→ Task statement
Transcribe every line of the listing below without changing any word, spelling, or punctuation.

--- Stored records ---

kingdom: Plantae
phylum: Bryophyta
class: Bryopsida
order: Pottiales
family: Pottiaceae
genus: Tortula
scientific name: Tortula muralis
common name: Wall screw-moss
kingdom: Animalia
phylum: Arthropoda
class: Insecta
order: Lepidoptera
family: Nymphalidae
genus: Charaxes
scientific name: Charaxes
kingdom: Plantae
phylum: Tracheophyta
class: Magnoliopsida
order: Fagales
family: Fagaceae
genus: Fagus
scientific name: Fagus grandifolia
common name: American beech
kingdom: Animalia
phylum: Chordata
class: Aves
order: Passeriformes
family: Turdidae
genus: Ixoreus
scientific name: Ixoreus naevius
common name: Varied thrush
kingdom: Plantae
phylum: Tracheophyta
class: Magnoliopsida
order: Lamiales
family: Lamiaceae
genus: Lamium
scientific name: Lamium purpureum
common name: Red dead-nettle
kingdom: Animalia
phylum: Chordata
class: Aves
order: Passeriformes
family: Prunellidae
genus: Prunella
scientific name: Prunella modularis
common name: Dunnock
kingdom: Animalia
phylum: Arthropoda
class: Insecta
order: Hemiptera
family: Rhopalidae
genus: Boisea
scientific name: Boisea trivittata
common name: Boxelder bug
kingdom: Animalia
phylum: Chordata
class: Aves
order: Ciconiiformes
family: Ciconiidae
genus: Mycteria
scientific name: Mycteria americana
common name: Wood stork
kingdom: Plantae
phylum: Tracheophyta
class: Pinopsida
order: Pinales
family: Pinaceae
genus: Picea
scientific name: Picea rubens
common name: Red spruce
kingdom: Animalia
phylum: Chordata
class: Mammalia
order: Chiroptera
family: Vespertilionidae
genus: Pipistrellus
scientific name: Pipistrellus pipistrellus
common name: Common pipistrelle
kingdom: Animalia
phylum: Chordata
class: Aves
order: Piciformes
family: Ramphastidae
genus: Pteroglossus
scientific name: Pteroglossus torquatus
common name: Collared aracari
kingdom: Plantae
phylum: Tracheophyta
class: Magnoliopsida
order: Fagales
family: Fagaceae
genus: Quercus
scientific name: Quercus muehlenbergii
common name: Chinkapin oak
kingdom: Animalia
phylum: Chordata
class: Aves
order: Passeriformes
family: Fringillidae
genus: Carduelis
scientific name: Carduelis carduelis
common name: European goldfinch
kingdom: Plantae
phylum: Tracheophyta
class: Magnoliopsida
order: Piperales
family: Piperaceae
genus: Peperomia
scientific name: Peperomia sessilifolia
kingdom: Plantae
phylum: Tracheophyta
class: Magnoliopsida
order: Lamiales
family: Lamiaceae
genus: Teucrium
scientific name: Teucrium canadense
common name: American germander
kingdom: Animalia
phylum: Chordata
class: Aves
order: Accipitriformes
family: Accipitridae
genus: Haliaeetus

---

→ The answer
kingdom: Plantae
phylum: Bryophyta
class: Bryopsida
order: Pottiales
family: Pottiaceae
genus: Tortula
scientific name: Tortula muralis
common name: Wall screw-moss
kingdom: Animalia
phylum: Arthropoda
class: Insecta
order: Lepidoptera
family: Nymphalidae
genus: Charaxes
scientific name: Charaxes
kingdom: Plantae
phylum: Tracheophyta
class: Magnoliopsida
order: Fagales
family: Fagaceae
genus: Fagus
scientific name: Fagus grandifolia
common name: American beech
kingdom: Animalia
phylum: Chordata
class: Aves
order: Passeriformes
family: Turdidae
genus: Ixoreus
scientific name: Ixoreus naevius
common name: Varied thrush
kingdom: Plantae
phylum: Tracheophyta
class: Magnoliopsida
order: Lamiales
family: Lamiaceae
genus: Lamium
scientific name: Lamium purpureum
common name: Red dead-nettle
kingdom: Animalia
phylum: Chordata
class: Aves
order: Passeriformes
family: Prunellidae
genus: Prunella
scientific name: Prunella modularis
common name: Dunnock
kingdom: Animalia
phylum: Arthropoda
class: Insecta
order: Hemiptera
family: Rhopalidae
genus: Boisea
scientific name: Boisea trivittata
common name: Boxelder bug
kingdom: Animalia
phylum: Chordata
class: Aves
order: Ciconiiformes
family: Ciconiidae
genus: Mycteria
scientific name: Mycteria americana
common name: Wood stork
kingdom: Plantae
phylum: Tracheophyta
class: Pinopsida
order: Pinales
family: Pinaceae
genus: Picea
scientific name: Picea rubens
common name: Red spruce
kingdom: Animalia
phylum: Chordata
class: Mammalia
order: Chiroptera
family: Vespertilionidae
genus: Pipistrellus
scientific name: Pipistrellus pipistrellus
common name: Common pipistrelle
kingdom: Animalia
phylum: Chordata
class: Aves
order: Piciformes
family: Ramphastidae
genus: Pteroglossus
scientific name: Pteroglossus torquatus
common name: Collared aracari
kingdom: Plantae
phylum: Tracheophyta
class: Magnoliopsida
order: Fagales
family: Fagaceae
genus: Quercus
scientific name: Quercus muehlenbergii
common name: Chinkapin oak
kingdom: Animalia
phylum: Chordata
class: Aves
order: Passeriformes
family: Fringillidae
genus: Carduelis
scientific name: Carduelis carduelis
common name: European goldfinch
kingdom: Plantae
phylum: Tracheophyta
class: Magnoliopsida
order: Piperales
family: Piperaceae
genus: Peperomia
scientific name: Peperomia sessilifolia
kingdom: Plantae
phylum: Tracheophyta
class: Magnoliopsida
order: Lamiales
family: Lamiaceae
genus: Teucrium
scientific name: Teucrium canadense
common name: American germander
kingdom: Animalia
phylum: Chordata
class: Aves
order: Accipitriformes
family: Accipitridae
genus: Haliaeetus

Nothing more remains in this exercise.